Provide your family with walnuts and pecans by growing nut trees.


| November/December 2012



Pecans

Pecans collected from a tree sit in a cooking pot waiting to be eaten.

Photo By iStockphoto.com/Jason Crader

If you’re looking for a delicious, nutrition-packed natural food, crack a smile while you enjoy the new crop of hard-shelled fruits this autumn. During November and December, a lot of families put out the traditional holiday bowl of nuts and fancy nutcrackers as part of their home decorations. And as the holiday baking season approaches, a variety of nuts appear on store shelves — the most popular being walnuts and pecans.

But before those cold winter months even get here, why not be adventurous? A few autumn walks with the entire family can produce stronger family ties, essential communication, exercise, and a fall bounty from walnut and pecan trees letting go of their precious delicacies. Harvest nut trees for baking, snacking, decorations and more. Processing them is really pretty simple. Hulling, shelling and storing our native black walnuts and pecans may seem like an old-fashioned way of taking advantage of Mother Nature’s bounty, but it is economical and fun. Just be sure you get to them before the squirrels!

Family history

The walnut family (Juglans species) includes butternuts, English walnuts and native black walnuts. Wild trees can be found in many parts of North America, and their fruit is a hard-shelled nut encased in a fibrous layer called a husk or hull.

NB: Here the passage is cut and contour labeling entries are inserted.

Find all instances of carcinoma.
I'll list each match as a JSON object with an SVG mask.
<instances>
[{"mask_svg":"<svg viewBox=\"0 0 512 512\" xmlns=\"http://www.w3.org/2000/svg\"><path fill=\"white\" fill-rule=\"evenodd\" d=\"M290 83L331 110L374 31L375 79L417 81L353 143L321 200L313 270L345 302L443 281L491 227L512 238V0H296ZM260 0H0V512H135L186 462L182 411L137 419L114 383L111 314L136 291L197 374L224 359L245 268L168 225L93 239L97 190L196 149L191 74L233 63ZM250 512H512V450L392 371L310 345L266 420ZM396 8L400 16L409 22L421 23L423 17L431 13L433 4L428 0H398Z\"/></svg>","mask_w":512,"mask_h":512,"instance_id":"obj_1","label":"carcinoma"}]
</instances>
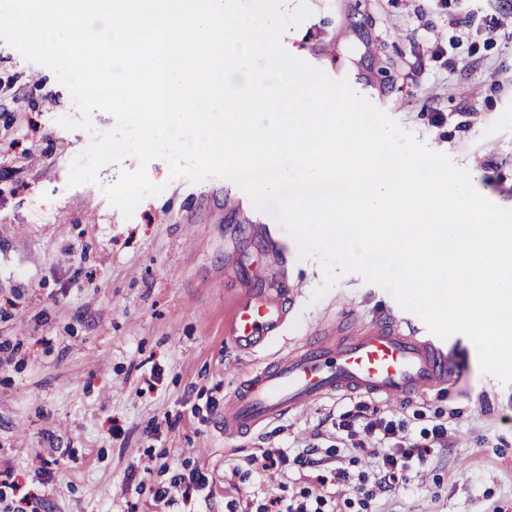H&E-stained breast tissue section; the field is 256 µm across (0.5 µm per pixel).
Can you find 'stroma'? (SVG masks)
I'll return each instance as SVG.
<instances>
[{"instance_id":"obj_1","label":"stroma","mask_w":512,"mask_h":512,"mask_svg":"<svg viewBox=\"0 0 512 512\" xmlns=\"http://www.w3.org/2000/svg\"><path fill=\"white\" fill-rule=\"evenodd\" d=\"M307 2L286 50L327 76L358 75L378 109L456 166L479 167L481 188L512 209V0H448L442 12L431 0ZM463 17L471 26H456ZM62 117H80L68 89L0 41V512H257L338 466L351 483L336 512H357L368 462L336 440L356 397L237 439L224 436V403L306 336L406 310L356 271L326 285L319 258H300L274 217L223 177L194 182L152 160L146 175L163 190L129 217L105 194L129 162L69 187L91 137ZM245 300L286 314L252 352L224 333ZM443 344L447 385L404 405L368 400L414 438L448 428L447 447L408 461L409 490L378 494L373 512H512V384L482 372L469 337ZM309 447L320 468L294 464ZM263 449L292 462L260 476L251 459ZM197 474L204 485L184 502L180 480Z\"/></svg>"}]
</instances>
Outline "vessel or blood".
Segmentation results:
<instances>
[{"mask_svg": "<svg viewBox=\"0 0 512 512\" xmlns=\"http://www.w3.org/2000/svg\"><path fill=\"white\" fill-rule=\"evenodd\" d=\"M282 322V310L242 302L231 311L227 335L251 351L268 344ZM450 375L433 337L393 318L357 324L335 343H306L240 381L224 406V435L252 432L339 393L374 394L402 404L447 384Z\"/></svg>", "mask_w": 512, "mask_h": 512, "instance_id": "obj_1", "label": "vessel or blood"}]
</instances>
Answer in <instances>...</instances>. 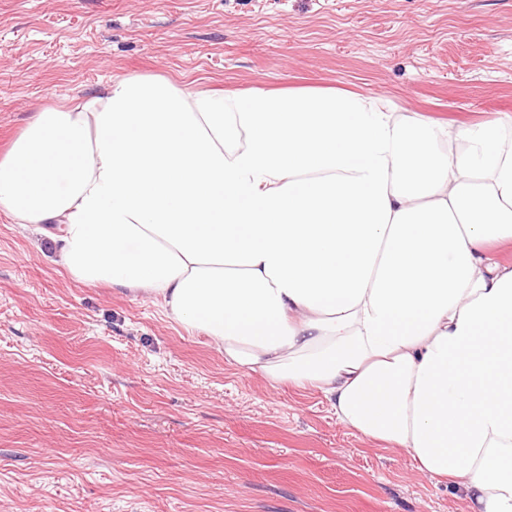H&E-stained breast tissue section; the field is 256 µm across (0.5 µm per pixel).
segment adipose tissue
Listing matches in <instances>:
<instances>
[{"instance_id":"adipose-tissue-1","label":"adipose tissue","mask_w":512,"mask_h":512,"mask_svg":"<svg viewBox=\"0 0 512 512\" xmlns=\"http://www.w3.org/2000/svg\"><path fill=\"white\" fill-rule=\"evenodd\" d=\"M0 213L74 280L154 301L237 370L512 512V115L469 128L333 89L126 76L35 113Z\"/></svg>"}]
</instances>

While plantation or cultivated walnut trees are often severely pruned in order for strong trunk growth, wild trees can grow to more than 100 feet tall. Black walnut trees grow quickly in warm areas with rich soil and adequate water supply. Most English walnuts are grown commercially, with more than half the world’s supply coming from groves in California.

Pecans are classified in the genus Carya, which also includes shellbark and shagbark hickory. Wild pecan trees can grow to more than 70 feet in height and produce small nutmeats in hard shells. Commercially grown trees yield the large, thin-shelled nuts we are used to eating. The wild pecan trees you’ll encounter in rural America are more likely to be smaller with a thicker shell, but, with patience, shelling enough for home use is definitely doable.

Harvesting nuts

If you have these nut trees in your yard, you already know when the nuts begin to fall, and they are yours for the taking. For those who gather in the woods, first make sure you obtain permission from the property owner, then look for walnuts to begin falling in September. Pecans ripen and can be harvested anytime from August to October, depending on which state you live in.